First and foremost are the radical breakthroughs in the tools used to visualize the embryonic development of living animals. For the longest time it was only possible to take photographs of dead biological tissues and extrapolate out about the cellular behaviors and their signaling pathways. Now there are new microscopes that allow scientists to literally film limbs growing and hearts beating at the cellular and molecular level. Most of these experiments are carried out in so-called model organisms like nematodes, frogs, flies, zebrafish, and mice. You have to start somewhere and it’s generally a good idea to start with the simplest models first. That’s why so much of what we know about the genetics of animal development comes from research on fruit flies. They grow and reproduce fast (from egg to maggot in 24 hours).

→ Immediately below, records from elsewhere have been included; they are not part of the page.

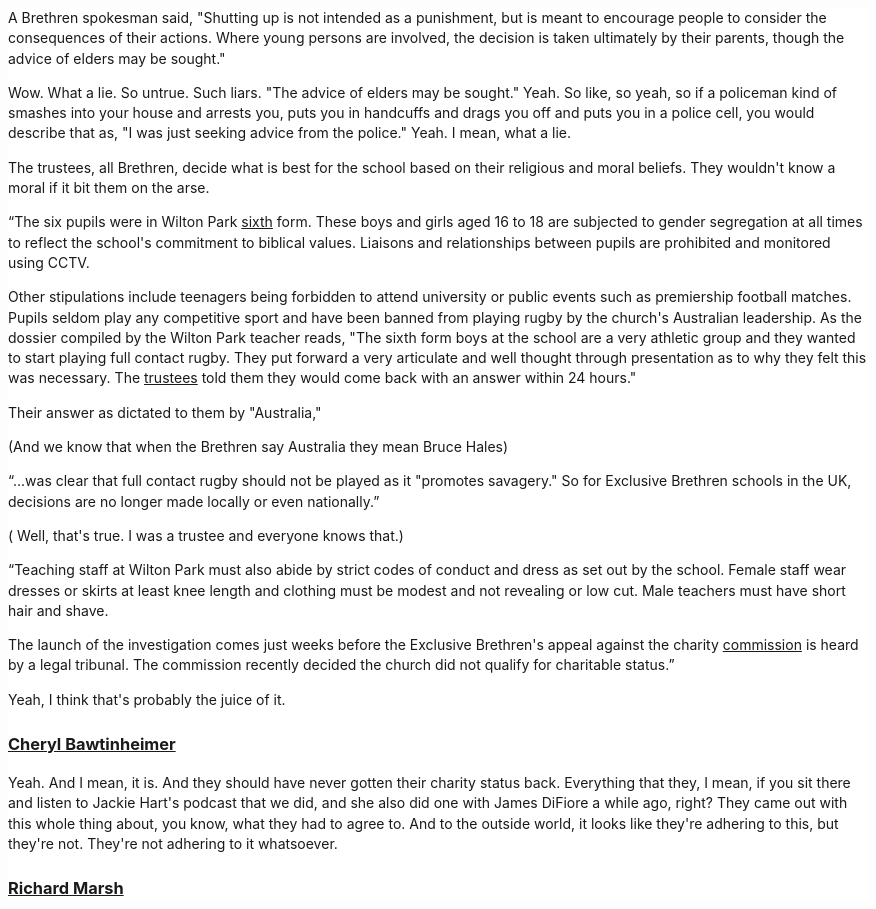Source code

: A Brethren spokesman said, "Shutting up is not intended as a punishment, but is meant to encourage people to consider the consequences of their actions. Where young persons are involved, the decision is taken ultimately by their parents, though the advice of elders may be sought."

 Wow. What a lie. So untrue. Such liars. "The advice of elders may be sought." Yeah. So like, so yeah, so if a policeman kind of smashes into your house and arrests you, puts you in handcuffs and drags you off and puts you in a police cell, you would describe that as, "I was just seeking advice from the police." Yeah. I mean, what a lie.

The trustees, all Brethren, decide what is best for the school based on their religious and moral beliefs. They wouldn't know a moral if it bit them on the arse.

“The six pupils were in Wilton Park [sixth](https://www.youtube.com/watch?v=gibprF-pCqM&t=2295s) form. These boys and girls aged 16 to 18 are subjected to gender segregation at all times to reflect the school's commitment to biblical values. Liaisons and relationships between pupils are prohibited and monitored using CCTV.

Other stipulations include teenagers being forbidden to attend university or public events such as premiership football matches. Pupils seldom play any competitive sport and have been banned from playing rugby by the church's Australian leadership. As the dossier compiled by the Wilton Park teacher reads, "The sixth form boys at the school are a very athletic group and they wanted to start playing full contact rugby. They put forward a very articulate and well thought through presentation as to why they felt this was necessary. The [trustees](https://www.youtube.com/watch?v=gibprF-pCqM&t=2341s) told them they would come back with an answer within 24 hours."

Their answer as dictated to them by "Australia,"

 (And we know that when the Brethren say Australia they mean Bruce Hales) 

“...was clear that full contact rugby should not be played as it "promotes savagery." So for Exclusive Brethren schools in the UK, decisions are no longer made locally or even nationally.”

( Well, that's true. I was a trustee and everyone knows that.)

“Teaching staff at Wilton Park must also abide by strict codes of conduct and dress as set out by the school. Female staff wear dresses or skirts at least knee length and clothing must be modest and not revealing or low cut. Male teachers must have short hair and shave.

The launch of the investigation comes just weeks before the Exclusive Brethren's appeal against the charity [commission](https://www.youtube.com/watch?v=gibprF-pCqM&t=2398s) is heard by a legal tribunal. The commission recently decided the church did not qualify for charitable status.”

 Yeah, I think that's probably the juice of it.

### [**Cheryl Bawtinheimer**](https://www.youtube.com/watch?v=gibprF-pCqM&t=2409s)

Yeah. And I mean, it is. And they should have never gotten their charity status back. Everything that they, I mean, if you sit there and listen to Jackie Hart's podcast that we did, and she also did one with James DiFiore a while ago, right? They came out with this whole thing about, you know, what they had to agree to. And to the outside world, it looks like they're adhering to this, but they're not. They're not adhering to it whatsoever.

### [**Richard Marsh**](https://www.youtube.com/watch?v=gibprF-pCqM&t=2437s)
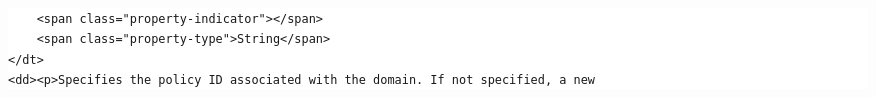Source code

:         <span class="property-indicator"></span>
        <span class="property-type">String</span>
    </dt>
    <dd><p>Specifies the policy ID associated with the domain. If not specified, a new
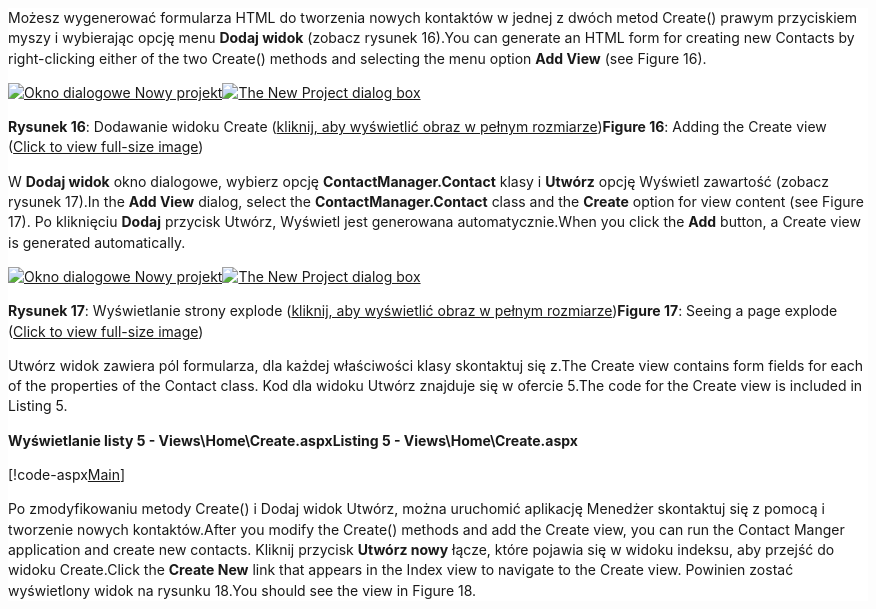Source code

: <span data-ttu-id="e8d0e-355">Możesz wygenerować formularza HTML do tworzenia nowych kontaktów w jednej z dwóch metod Create() prawym przyciskiem myszy i wybierając opcję menu **Dodaj widok** (zobacz rysunek 16).</span><span class="sxs-lookup"><span data-stu-id="e8d0e-355">You can generate an HTML form for creating new Contacts by right-clicking either of the two Create() methods and selecting the menu option **Add View** (see Figure 16).</span></span>


<span data-ttu-id="e8d0e-356">[![Okno dialogowe Nowy projekt](iteration-1-create-the-application-vb/_static/image16.jpg)](iteration-1-create-the-application-vb/_static/image31.png)</span><span class="sxs-lookup"><span data-stu-id="e8d0e-356">[![The New Project dialog box](iteration-1-create-the-application-vb/_static/image16.jpg)](iteration-1-create-the-application-vb/_static/image31.png)</span></span>

<span data-ttu-id="e8d0e-357">**Rysunek 16**: Dodawanie widoku Create ([kliknij, aby wyświetlić obraz w pełnym rozmiarze](iteration-1-create-the-application-vb/_static/image32.png))</span><span class="sxs-lookup"><span data-stu-id="e8d0e-357">**Figure 16**: Adding the Create view ([Click to view full-size image](iteration-1-create-the-application-vb/_static/image32.png))</span></span>


<span data-ttu-id="e8d0e-358">W **Dodaj widok** okno dialogowe, wybierz opcję **ContactManager.Contact** klasy i **Utwórz** opcję Wyświetl zawartość (zobacz rysunek 17).</span><span class="sxs-lookup"><span data-stu-id="e8d0e-358">In the **Add View** dialog, select the **ContactManager.Contact** class and the **Create** option for view content (see Figure 17).</span></span> <span data-ttu-id="e8d0e-359">Po kliknięciu **Dodaj** przycisk Utwórz, Wyświetl jest generowana automatycznie.</span><span class="sxs-lookup"><span data-stu-id="e8d0e-359">When you click the **Add** button, a Create view is generated automatically.</span></span>


<span data-ttu-id="e8d0e-360">[![Okno dialogowe Nowy projekt](iteration-1-create-the-application-vb/_static/image17.jpg)](iteration-1-create-the-application-vb/_static/image33.png)</span><span class="sxs-lookup"><span data-stu-id="e8d0e-360">[![The New Project dialog box](iteration-1-create-the-application-vb/_static/image17.jpg)](iteration-1-create-the-application-vb/_static/image33.png)</span></span>

<span data-ttu-id="e8d0e-361">**Rysunek 17**: Wyświetlanie strony explode ([kliknij, aby wyświetlić obraz w pełnym rozmiarze](iteration-1-create-the-application-vb/_static/image34.png))</span><span class="sxs-lookup"><span data-stu-id="e8d0e-361">**Figure 17**: Seeing a page explode ([Click to view full-size image](iteration-1-create-the-application-vb/_static/image34.png))</span></span>


<span data-ttu-id="e8d0e-362">Utwórz widok zawiera pól formularza, dla każdej właściwości klasy skontaktuj się z.</span><span class="sxs-lookup"><span data-stu-id="e8d0e-362">The Create view contains form fields for each of the properties of the Contact class.</span></span> <span data-ttu-id="e8d0e-363">Kod dla widoku Utwórz znajduje się w ofercie 5.</span><span class="sxs-lookup"><span data-stu-id="e8d0e-363">The code for the Create view is included in Listing 5.</span></span>

<span data-ttu-id="e8d0e-364">**Wyświetlanie listy 5 - Views\Home\Create.aspx**</span><span class="sxs-lookup"><span data-stu-id="e8d0e-364">**Listing 5 - Views\Home\Create.aspx**</span></span>

[!code-aspx[Main](iteration-1-create-the-application-vb/samples/sample5.aspx)]

<span data-ttu-id="e8d0e-365">Po zmodyfikowaniu metody Create() i Dodaj widok Utwórz, można uruchomić aplikację Menedżer skontaktuj się z pomocą i tworzenie nowych kontaktów.</span><span class="sxs-lookup"><span data-stu-id="e8d0e-365">After you modify the Create() methods and add the Create view, you can run the Contact Manger application and create new contacts.</span></span> <span data-ttu-id="e8d0e-366">Kliknij przycisk **Utwórz nowy** łącze, które pojawia się w widoku indeksu, aby przejść do widoku Create.</span><span class="sxs-lookup"><span data-stu-id="e8d0e-366">Click the **Create New** link that appears in the Index view to navigate to the Create view.</span></span> <span data-ttu-id="e8d0e-367">Powinien zostać wyświetlony widok na rysunku 18.</span><span class="sxs-lookup"><span data-stu-id="e8d0e-367">You should see the view in Figure 18.</span></span>
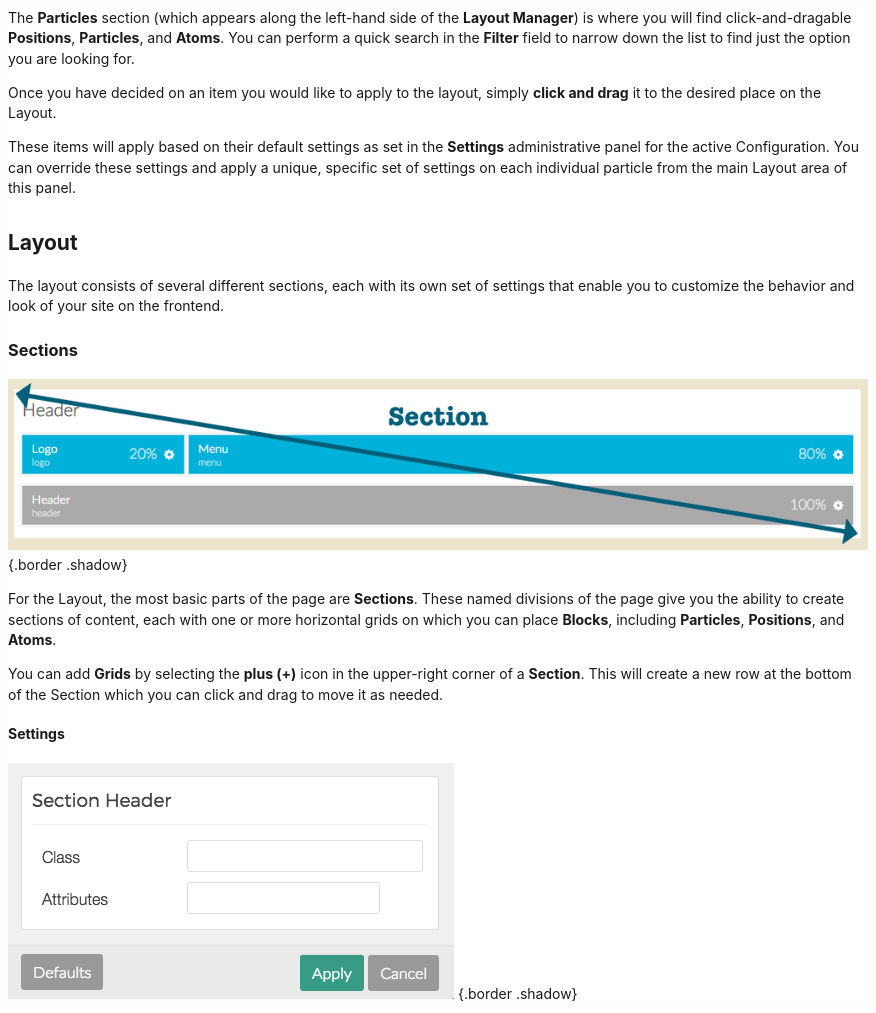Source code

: The **Particles** section (which appears along the left-hand side of the **Layout Manager**) is where you will find click-and-dragable **Positions**, **Particles**, and **Atoms**. You can perform a quick search in the **Filter** field to narrow down the list to find just the option you are looking for.

Once you have decided on an item you would like to apply to the layout, simply **click and drag** it to the desired place on the Layout.

These items will apply based on their default settings as set in the **Settings** administrative panel for the active Configuration. You can override these settings and apply a unique, specific set of settings on each individual particle from the main Layout area of this panel.

Layout
-----

The layout consists of several different sections, each with its own set of settings that enable you to customize the behavior and look of your site on the frontend. 

### Sections

![Sections](section.png) {.border .shadow}

For the Layout, the most basic parts of the page are **Sections**. These named divisions of the page give you the ability to create sections of content, each with one or more horizontal grids on which you can place **Blocks**, including **Particles**, **Positions**, and **Atoms**.

You can add **Grids** by selecting the **plus (+)** icon in the upper-right corner of a **Section**. This will create a new row at the bottom of the Section which you can click and drag to move it as needed.

#### Settings

![Settings](section_settings.png) {.border .shadow}
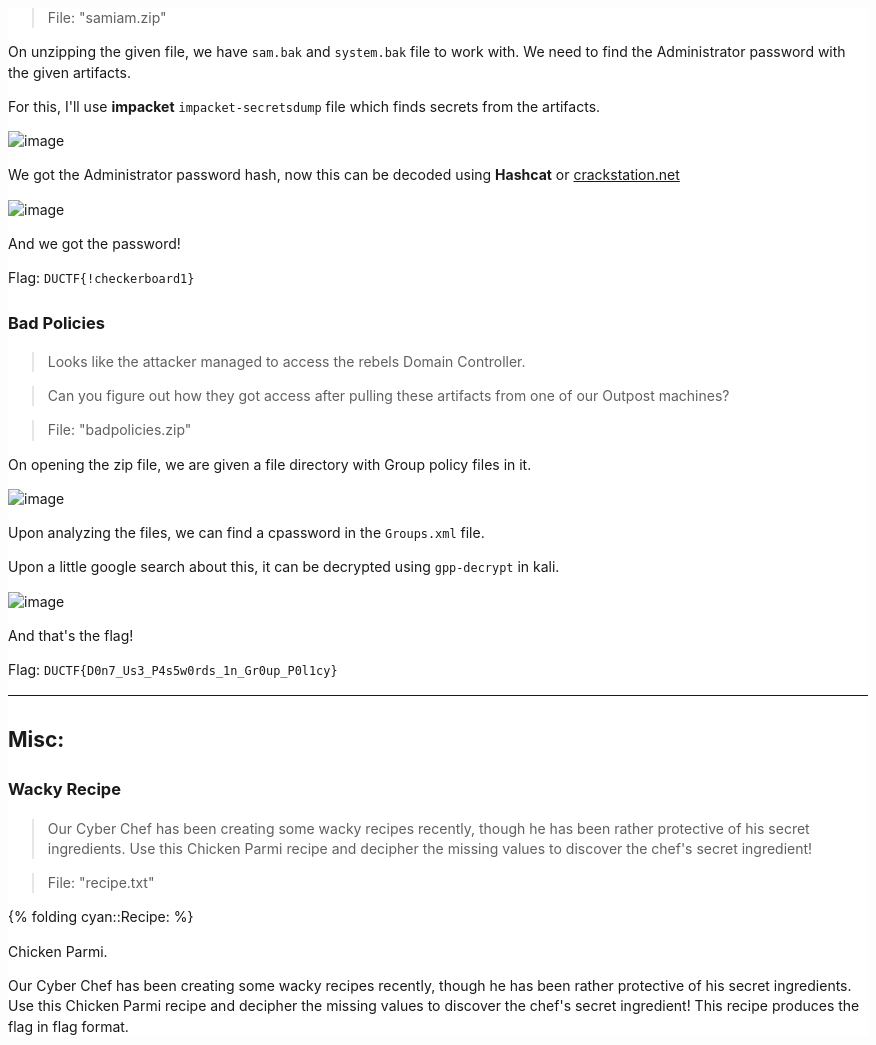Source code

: > File: "samiam.zip"

On unzipping the given file, we have `sam.bak` and `system.bak` file to work with. We need to find the Administrator password with the given artifacts.

For this, I'll use **impacket** `impacket-secretsdump` file which finds secrets from the artifacts.

![image](images/downunder_CTF_2024/ductf_sam1.png)

We got the Administrator password hash, now this can be decoded using **Hashcat** or [crackstation.net](https://crackstation.net/)

![image](images/downunder_CTF_2024/ductf_sam2.png)

And we got the password!

Flag: `DUCTF{!checkerboard1}`

### Bad Policies

> Looks like the attacker managed to access the rebels Domain Controller.

> Can you figure out how they got access after pulling these artifacts from one of our Outpost machines?

> File: "badpolicies.zip"

On opening the zip file, we are given a file directory with Group policy files in it. 

![image](images/downunder_CTF_2024/ductf_bad1.png)

Upon analyzing the files, we can find a cpassword in the `Groups.xml` file.

Upon a little google search about this, it can be decrypted using `gpp-decrypt` in kali.

![image](images/downunder_CTF_2024/ductf_bad2.png)

And that's the flag!

Flag: `DUCTF{D0n7_Us3_P4s5w0rds_1n_Gr0up_P0l1cy}`

---

## Misc:

### Wacky Recipe

> Our Cyber Chef has been creating some wacky recipes recently, though he has been rather protective of his secret ingredients. Use this Chicken Parmi recipe and decipher the missing values to discover the chef's secret ingredient!

> File: "recipe.txt"

{% folding cyan::Recipe: %}

Chicken Parmi.

Our Cyber Chef has been creating some wacky recipes recently, though he has been rather protective of his secret ingredients.
Use this Chicken Parmi recipe and decipher the missing values to discover the chef's secret ingredient!
This recipe produces the flag in flag format.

Second are the genetic engineering technologies that continue to hit the market. CRISPR is at the top of the list because it allows scientists to make directed changes to an animal’s genome. This is extremely helpful for studying development because you can modify a gene and then film the animal growing and see how that gene-modification affected the whole process.

Third are the single-cell sequencing technologies that allow scientists to isolate cells in animal bodies and characterize their levels of gene expression. Although all the cells in a body have the same genome (they all have the same DNA molecules), only a subset of those genes are activated (“expressed”) at a given time. In recent years we have been able to measure gene activation at the single cell level across the whole of an organism.

Fourth are the awesome collaborations that exist between biologists, physicists, engineers, and computer scientists. Interdisciplinary research seems to be a staple of our time and with any luck it will bring us a fuller and deeper understanding of biology. It is becoming more and more common for biomedical labs to have scientists with all kinds of backgrounds working on the same projects. Engineers building microscopes. Biologists editing genomes. Physicists building mathematical models. Computer scientists writing software. In an earlier blog post we wrote about the concept of the “digital twin”. No doubt it is a mission of developmental biologists to one day build a digital twin of an embryo.